European broadcaster Modern Times Group has decided to write down the value of its Ukrainian pay TV service, Viasat Ukraine, because of continuing economic uncertainty in the country.
The company said in its second-quarter results it will include net non-recurring charges of SEK154 million (US$23.2 million) related to the stake.
The charges comprise a SEK160 million non-cash net impairment related to Viasat Ukraine and SEK70 million of organizational and restructuring costs, offset by a SEK76 million net gain from the recently completed sale of an 80% stake in Swedish open-access fibre-to-the-home network operator Zitius to TeliaSonera.
According to the company, the decision was taken due to the uncertain economic outlook in Ukraine and the devaluation of the Hryvnia. Viasat Ukraine accounted for less than 1% of MTG’s net sales in 2013.
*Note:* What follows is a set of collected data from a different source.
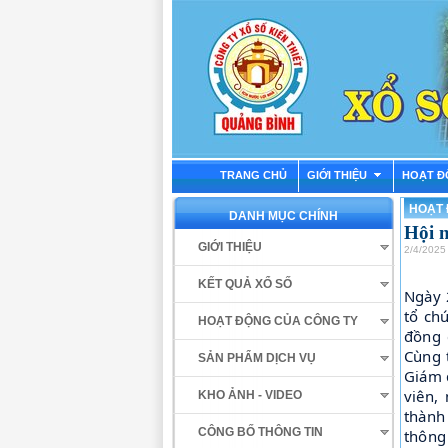
TRANG CHỦ
GIỚI THIỆU
HOẠT Đ
HOẠT
DANH MỤC CHÍNH
Hội 
GIỚI THIỆU
2/4/2025
KẾT QUẢ XỔ SỐ
Ngày 
tổ ch
HOẠT ĐỘNG CỦA CÔNG TY
đồng 
Cùng 
SẢN PHẨM DỊCH VỤ
Giám 
viên,
KHO ẢNH - VIDEO
thành
CÔNG BỐ THÔNG TIN
thông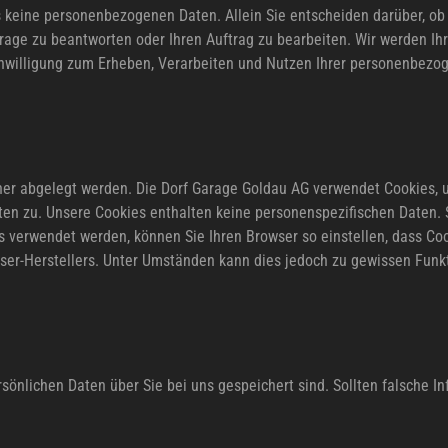
eine personenbezogenen Daten. Allein Sie entscheiden darüber, ob 
rage zu beantworten oder Ihren Auftrag zu bearbeiten. Wir werden I
Einwilligung zum Erheben, Verarbeiten und Nutzen Ihrer personenbezo
hner abgelegt werden. Die Dorf Garage Goldau AG verwendet Cookies, 
en zu. Unsere Cookies enthalten keine personenspezifischen Daten. 
 verwendet werden, können Sie Ihren Browser so einstellen, dass Coo
owser-Herstellers. Unter Umständen kann dies jedoch zu gewissen Fu
rsönlichen Daten über Sie bei uns gespeichert sind. Sollten falsche I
MTG said its organizational restructuring, costing SEK70 million, would deliver annual cost savings of approximately SEK40 million, which would be reinvested in business intelligence and data analysis.
“The impairment of the Ukrainian assets reflects the current situation, but make no mistake that we remain committed to the operations and see substantial long term potential for the business, not least given the scale of the country and the upcoming TV digitalisation process,” said Jørgen Madsen Lindemann, MTG president and CEO (pictured).
“The sale of Zitius in Sweden has generated a healthy return on investment for us, and the broader changes we have made are all about optimising our set-up so that we can continue to invest in the Group’s growth and development.”